Balance isn't a bad thing, nor is feeling centered. On the contrary, it's natural to want both - which is precisely why people who are desperate to feel better will try almost anything, no matter how ridiculous.
Exhibit A: Crystal gem therapy. Imagine if you went to your doctor's office complaining of pain in your stomach and, in response, the doctor told you to hold a handful of gravel for ten minutes. Then, after holding the gravel, she presented you with a bill for $100. You'd be outraged.
So why are people any less outraged when someone who lacks medical credentials entirely places pretty stones on their bodies, makes ridiculous health claims on behalf of the gems, then charges top dollar for the experience?
Quantum touch foregoes the gems entirely, preferring to rely on, well, magic: the "therapist" holds his hands over the client's body and uses his high-vibrational life force to amplify the client's own life force. Then, so it's claimed, the body is able to heal itself of all kinds of ailments. So you have to ask yourself, is the word "quantum" just a shallow attempt to put a scientific veneer on what is, in essence, the equivalent of a carnival charlatan waving his hands? Abracadabra, you're healed!

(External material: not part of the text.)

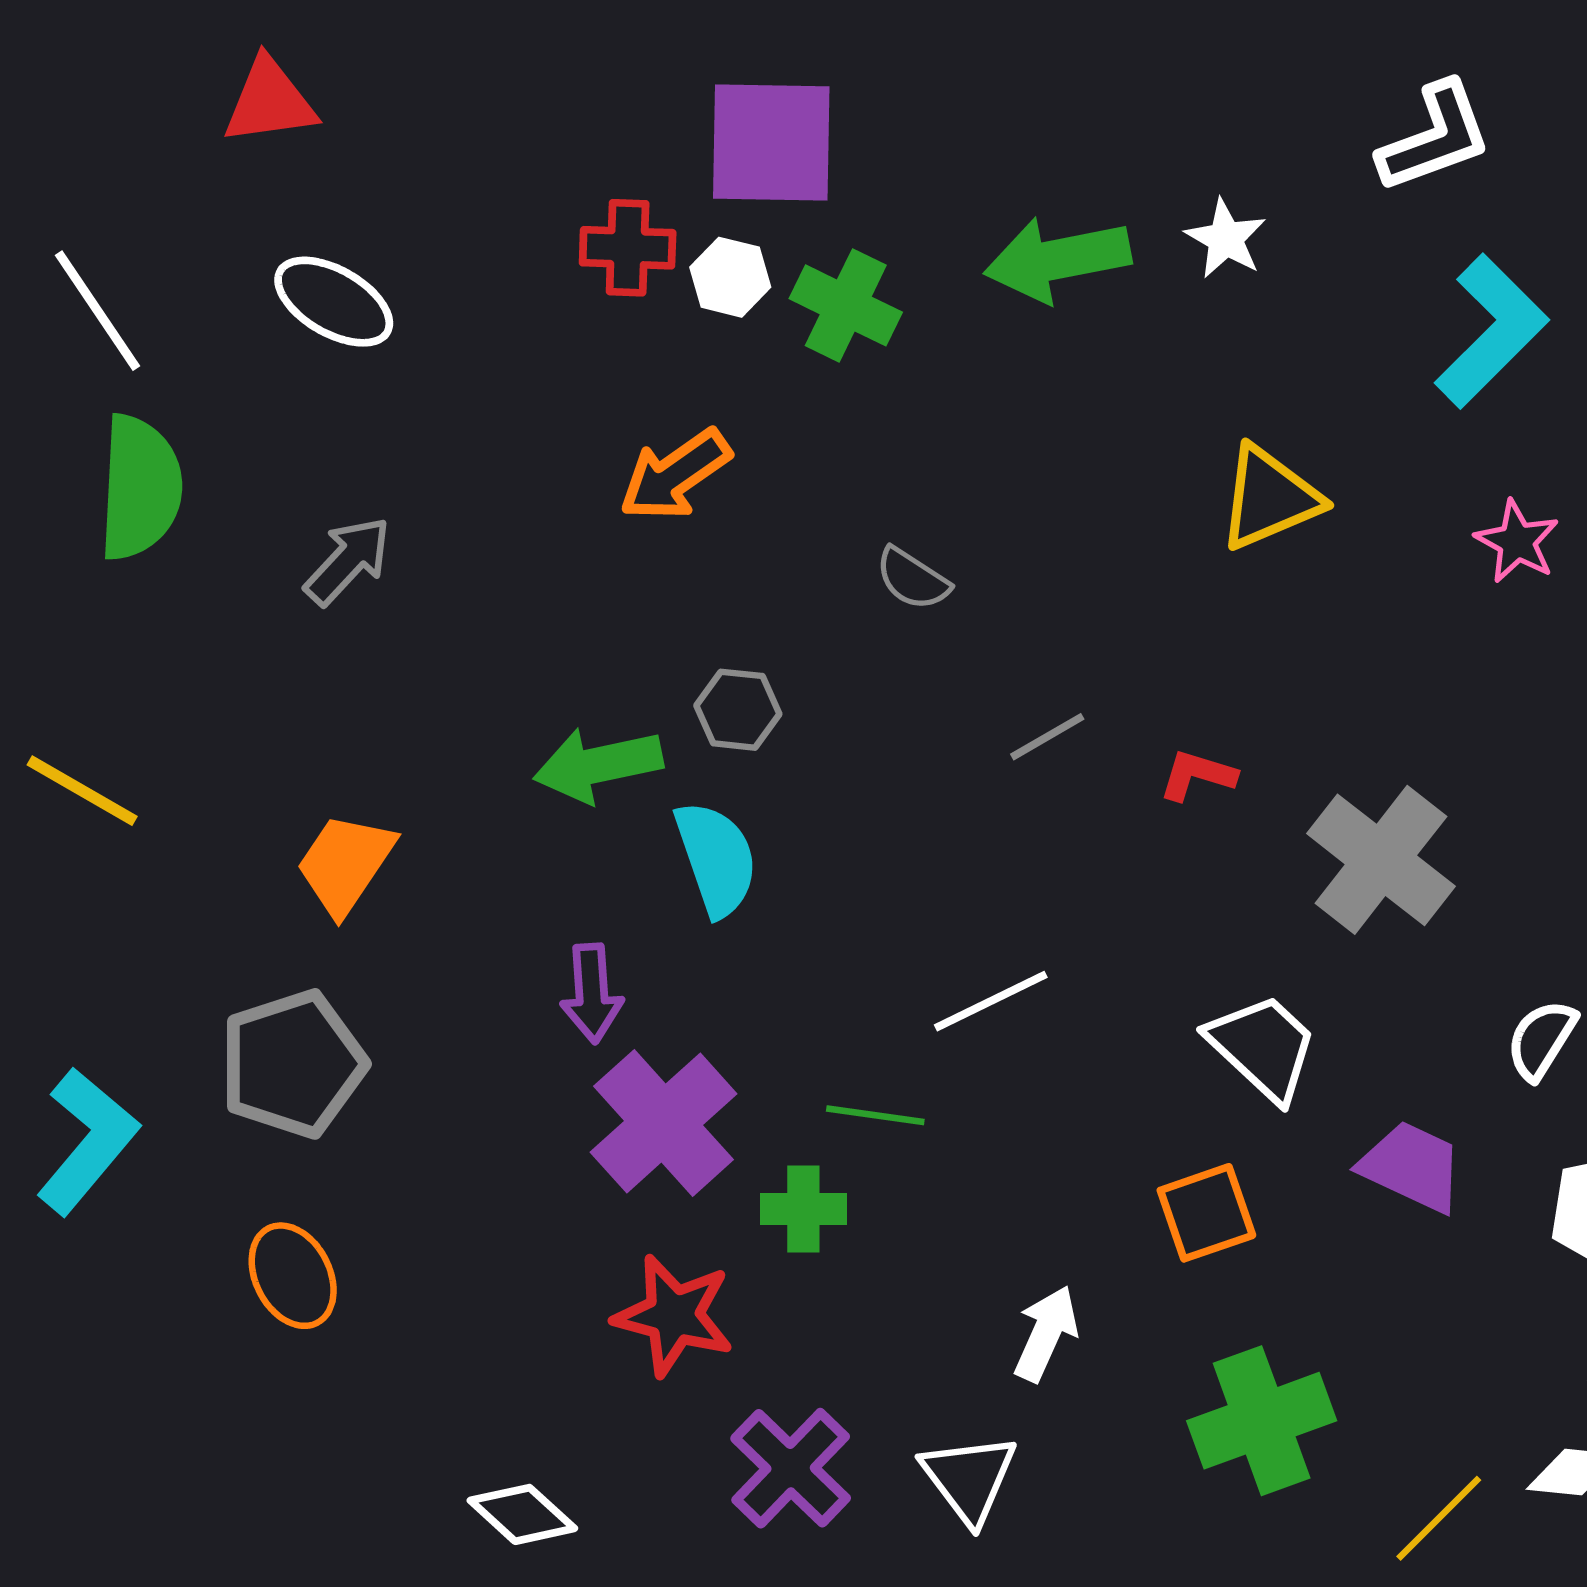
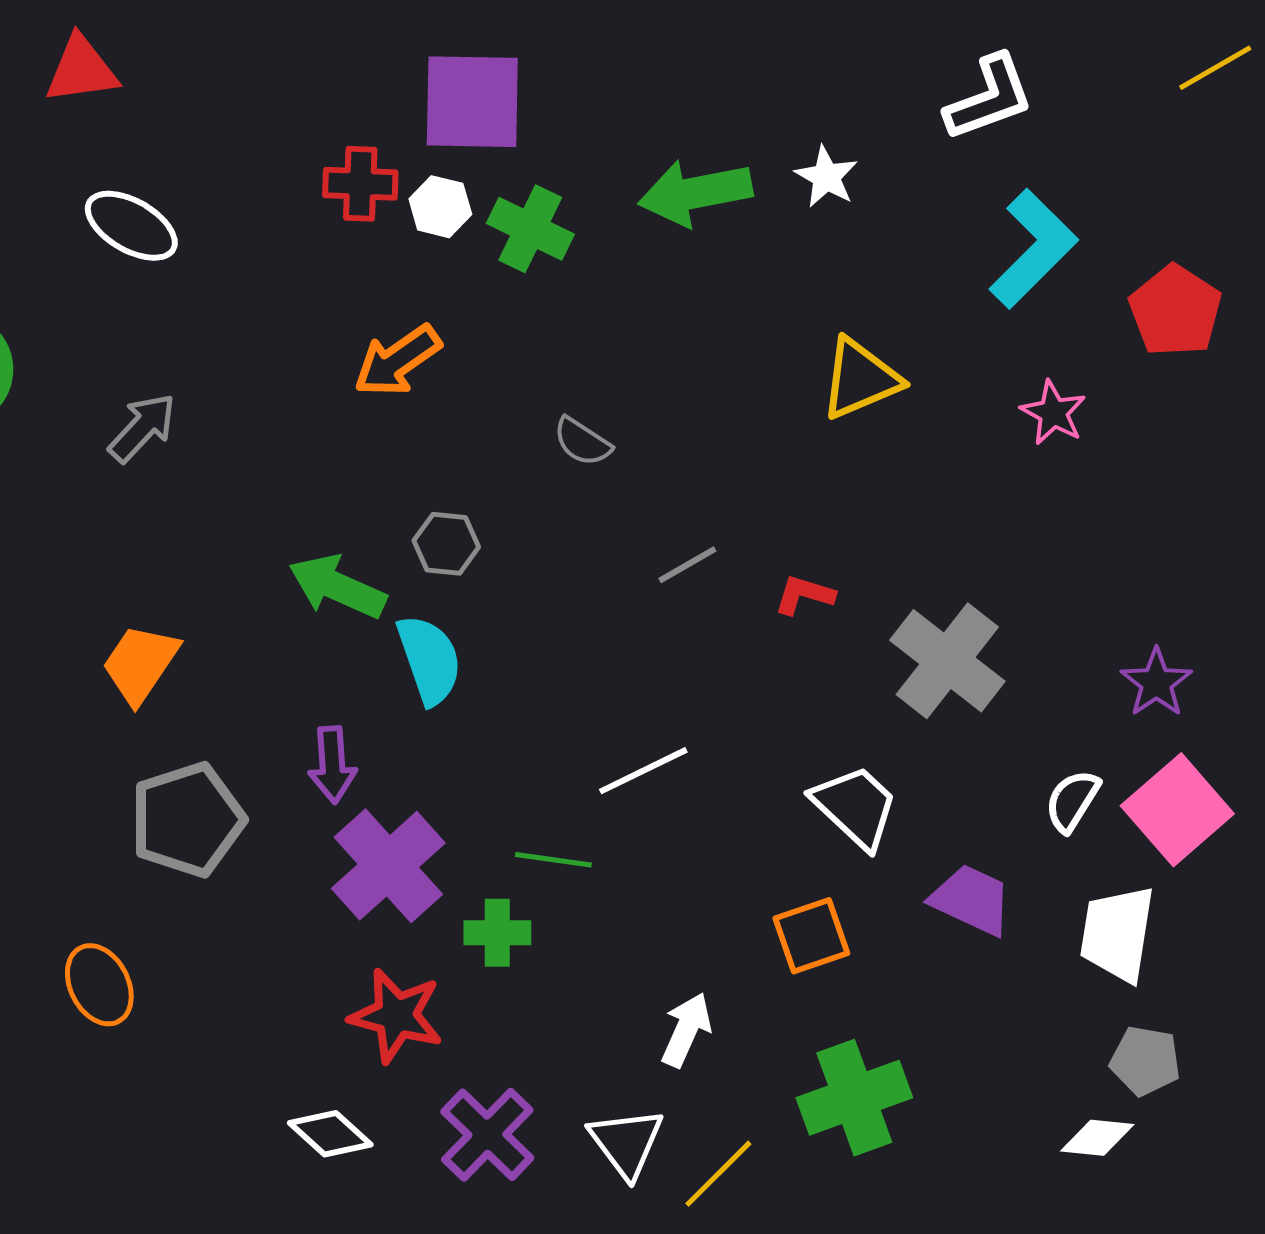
green arrow: (598, 765) -> (337, 587), turned 36
gray pentagon: (293, 1064) -> (187, 820), moved
white diamond: (522, 1514) -> (330, 1134), moved
yellow line: (1439, 1518) -> (718, 1174), moved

Not all holistic therapies are absurd. On the contrary, there is real value in many of them. Herbology has a high level of silliness, but some of its remedies have merit. Trigger point therapy and ultrasound can produce scientifically verifiable results, while nutrition counseling and Pilates are tangible, useful ways of improving your health and well-being.
The point is, you need to be a skeptical consumer. Wanting something to be real doesn't make it real, so be wary of pretty stories with no basis in sound research.